Provided data:

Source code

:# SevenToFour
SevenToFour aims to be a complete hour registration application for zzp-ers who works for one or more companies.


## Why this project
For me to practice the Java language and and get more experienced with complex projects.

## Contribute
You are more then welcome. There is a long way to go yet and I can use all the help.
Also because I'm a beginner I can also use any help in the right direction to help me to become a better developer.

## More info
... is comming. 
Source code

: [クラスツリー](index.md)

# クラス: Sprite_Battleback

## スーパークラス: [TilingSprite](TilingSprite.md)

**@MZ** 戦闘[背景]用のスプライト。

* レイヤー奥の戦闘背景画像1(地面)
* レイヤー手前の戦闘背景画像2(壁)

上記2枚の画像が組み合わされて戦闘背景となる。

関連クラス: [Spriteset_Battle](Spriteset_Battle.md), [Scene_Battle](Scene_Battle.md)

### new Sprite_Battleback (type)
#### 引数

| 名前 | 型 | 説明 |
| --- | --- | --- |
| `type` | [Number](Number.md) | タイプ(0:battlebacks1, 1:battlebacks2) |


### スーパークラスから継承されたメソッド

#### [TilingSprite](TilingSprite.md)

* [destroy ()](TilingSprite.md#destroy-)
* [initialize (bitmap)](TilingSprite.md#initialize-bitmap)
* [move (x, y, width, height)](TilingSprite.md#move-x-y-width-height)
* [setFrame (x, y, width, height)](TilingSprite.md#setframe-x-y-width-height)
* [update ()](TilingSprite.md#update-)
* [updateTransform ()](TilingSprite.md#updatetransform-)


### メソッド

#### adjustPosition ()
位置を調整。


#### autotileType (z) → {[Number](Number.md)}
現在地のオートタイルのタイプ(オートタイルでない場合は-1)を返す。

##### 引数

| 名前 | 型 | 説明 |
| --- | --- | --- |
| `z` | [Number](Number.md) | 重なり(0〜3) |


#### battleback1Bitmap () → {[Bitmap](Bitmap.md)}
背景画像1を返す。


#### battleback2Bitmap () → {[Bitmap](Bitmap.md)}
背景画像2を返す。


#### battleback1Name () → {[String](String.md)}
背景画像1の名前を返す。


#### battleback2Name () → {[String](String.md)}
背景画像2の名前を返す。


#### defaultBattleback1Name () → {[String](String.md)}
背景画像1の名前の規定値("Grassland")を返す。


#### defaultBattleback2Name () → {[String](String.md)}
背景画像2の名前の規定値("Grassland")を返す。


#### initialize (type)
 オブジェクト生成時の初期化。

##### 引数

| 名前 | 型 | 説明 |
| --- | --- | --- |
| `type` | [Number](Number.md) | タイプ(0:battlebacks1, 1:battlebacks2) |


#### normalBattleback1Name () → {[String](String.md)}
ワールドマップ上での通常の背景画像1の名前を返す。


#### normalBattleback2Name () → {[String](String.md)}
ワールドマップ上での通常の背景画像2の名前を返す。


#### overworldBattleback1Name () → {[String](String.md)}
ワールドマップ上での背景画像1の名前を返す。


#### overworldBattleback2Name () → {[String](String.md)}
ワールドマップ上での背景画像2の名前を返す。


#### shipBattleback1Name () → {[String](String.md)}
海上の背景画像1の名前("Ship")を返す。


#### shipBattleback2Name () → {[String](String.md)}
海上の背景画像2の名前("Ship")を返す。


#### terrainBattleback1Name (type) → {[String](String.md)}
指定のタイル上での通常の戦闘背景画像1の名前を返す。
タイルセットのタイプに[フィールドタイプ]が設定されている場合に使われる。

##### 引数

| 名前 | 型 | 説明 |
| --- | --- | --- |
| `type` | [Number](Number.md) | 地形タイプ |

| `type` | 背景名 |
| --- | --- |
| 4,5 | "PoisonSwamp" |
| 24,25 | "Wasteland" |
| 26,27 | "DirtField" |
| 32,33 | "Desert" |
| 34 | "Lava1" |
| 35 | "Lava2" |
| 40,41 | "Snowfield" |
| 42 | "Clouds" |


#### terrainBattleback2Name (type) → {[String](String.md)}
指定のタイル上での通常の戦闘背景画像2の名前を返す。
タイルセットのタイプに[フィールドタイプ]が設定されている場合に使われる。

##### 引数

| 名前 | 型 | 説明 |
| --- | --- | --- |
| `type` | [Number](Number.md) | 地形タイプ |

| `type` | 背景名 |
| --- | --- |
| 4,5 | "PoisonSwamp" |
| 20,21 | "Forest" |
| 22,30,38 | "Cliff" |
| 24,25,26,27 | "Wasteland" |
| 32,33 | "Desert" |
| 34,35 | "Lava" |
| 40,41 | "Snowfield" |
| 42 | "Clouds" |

Assignment:
Output each line of the material above with no deviation.

Response for this exercise:
Source code

:# SevenToFour
SevenToFour aims to be a complete hour registration application for zzp-ers who works for one or more companies.


## Why this project
For me to practice the Java language and and get more experienced with complex projects.

## Contribute
You are more then welcome. There is a long way to go yet and I can use all the help.
Also because I'm a beginner I can also use any help in the right direction to help me to become a better developer.

## More info
... is comming. 
Source code

: [クラスツリー](index.md)

# クラス: Sprite_Battleback

## スーパークラス: [TilingSprite](TilingSprite.md)

**@MZ** 戦闘[背景]用のスプライト。

* レイヤー奥の戦闘背景画像1(地面)
* レイヤー手前の戦闘背景画像2(壁)

上記2枚の画像が組み合わされて戦闘背景となる。

関連クラス: [Spriteset_Battle](Spriteset_Battle.md), [Scene_Battle](Scene_Battle.md)

### new Sprite_Battleback (type)
#### 引数

| 名前 | 型 | 説明 |
| --- | --- | --- |
| `type` | [Number](Number.md) | タイプ(0:battlebacks1, 1:battlebacks2) |


### スーパークラスから継承されたメソッド

#### [TilingSprite](TilingSprite.md)

* [destroy ()](TilingSprite.md#destroy-)
* [initialize (bitmap)](TilingSprite.md#initialize-bitmap)
* [move (x, y, width, height)](TilingSprite.md#move-x-y-width-height)
* [setFrame (x, y, width, height)](TilingSprite.md#setframe-x-y-width-height)
* [update ()](TilingSprite.md#update-)
* [updateTransform ()](TilingSprite.md#updatetransform-)


### メソッド

#### adjustPosition ()
位置を調整。


#### autotileType (z) → {[Number](Number.md)}
現在地のオートタイルのタイプ(オートタイルでない場合は-1)を返す。

##### 引数

| 名前 | 型 | 説明 |
| --- | --- | --- |
| `z` | [Number](Number.md) | 重なり(0〜3) |


#### battleback1Bitmap () → {[Bitmap](Bitmap.md)}
背景画像1を返す。


#### battleback2Bitmap () → {[Bitmap](Bitmap.md)}
背景画像2を返す。


#### battleback1Name () → {[String](String.md)}
背景画像1の名前を返す。


#### battleback2Name () → {[String](String.md)}
背景画像2の名前を返す。


#### defaultBattleback1Name () → {[String](String.md)}
背景画像1の名前の規定値("Grassland")を返す。


#### defaultBattleback2Name () → {[String](String.md)}
背景画像2の名前の規定値("Grassland")を返す。


#### initialize (type)
 オブジェクト生成時の初期化。

##### 引数

| 名前 | 型 | 説明 |
| --- | --- | --- |
| `type` | [Number](Number.md) | タイプ(0:battlebacks1, 1:battlebacks2) |


#### normalBattleback1Name () → {[String](String.md)}
ワールドマップ上での通常の背景画像1の名前を返す。


#### normalBattleback2Name () → {[String](String.md)}
ワールドマップ上での通常の背景画像2の名前を返す。


#### overworldBattleback1Name () → {[String](String.md)}
ワールドマップ上での背景画像1の名前を返す。


#### overworldBattleback2Name () → {[String](String.md)}
ワールドマップ上での背景画像2の名前を返す。


#### shipBattleback1Name () → {[String](String.md)}
海上の背景画像1の名前("Ship")を返す。


#### shipBattleback2Name () → {[String](String.md)}
海上の背景画像2の名前("Ship")を返す。


#### terrainBattleback1Name (type) → {[String](String.md)}
指定のタイル上での通常の戦闘背景画像1の名前を返す。
タイルセットのタイプに[フィールドタイプ]が設定されている場合に使われる。

##### 引数

| 名前 | 型 | 説明 |
| --- | --- | --- |
| `type` | [Number](Number.md) | 地形タイプ |

| `type` | 背景名 |
| --- | --- |
| 4,5 | "PoisonSwamp" |
| 24,25 | "Wasteland" |
| 26,27 | "DirtField" |
| 32,33 | "Desert" |
| 34 | "Lava1" |
| 35 | "Lava2" |
| 40,41 | "Snowfield" |
| 42 | "Clouds" |


#### terrainBattleback2Name (type) → {[String](String.md)}
指定のタイル上での通常の戦闘背景画像2の名前を返す。
タイルセットのタイプに[フィールドタイプ]が設定されている場合に使われる。

##### 引数

| 名前 | 型 | 説明 |
| --- | --- | --- |
| `type` | [Number](Number.md) | 地形タイプ |

| `type` | 背景名 |
| --- | --- |
| 4,5 | "PoisonSwamp" |
| 20,21 | "Forest" |
| 22,30,38 | "Cliff" |
| 24,25,26,27 | "Wasteland" |
| 32,33 | "Desert" |
| 34,35 | "Lava" |
| 40,41 | "Snowfield" |
| 42 | "Clouds" |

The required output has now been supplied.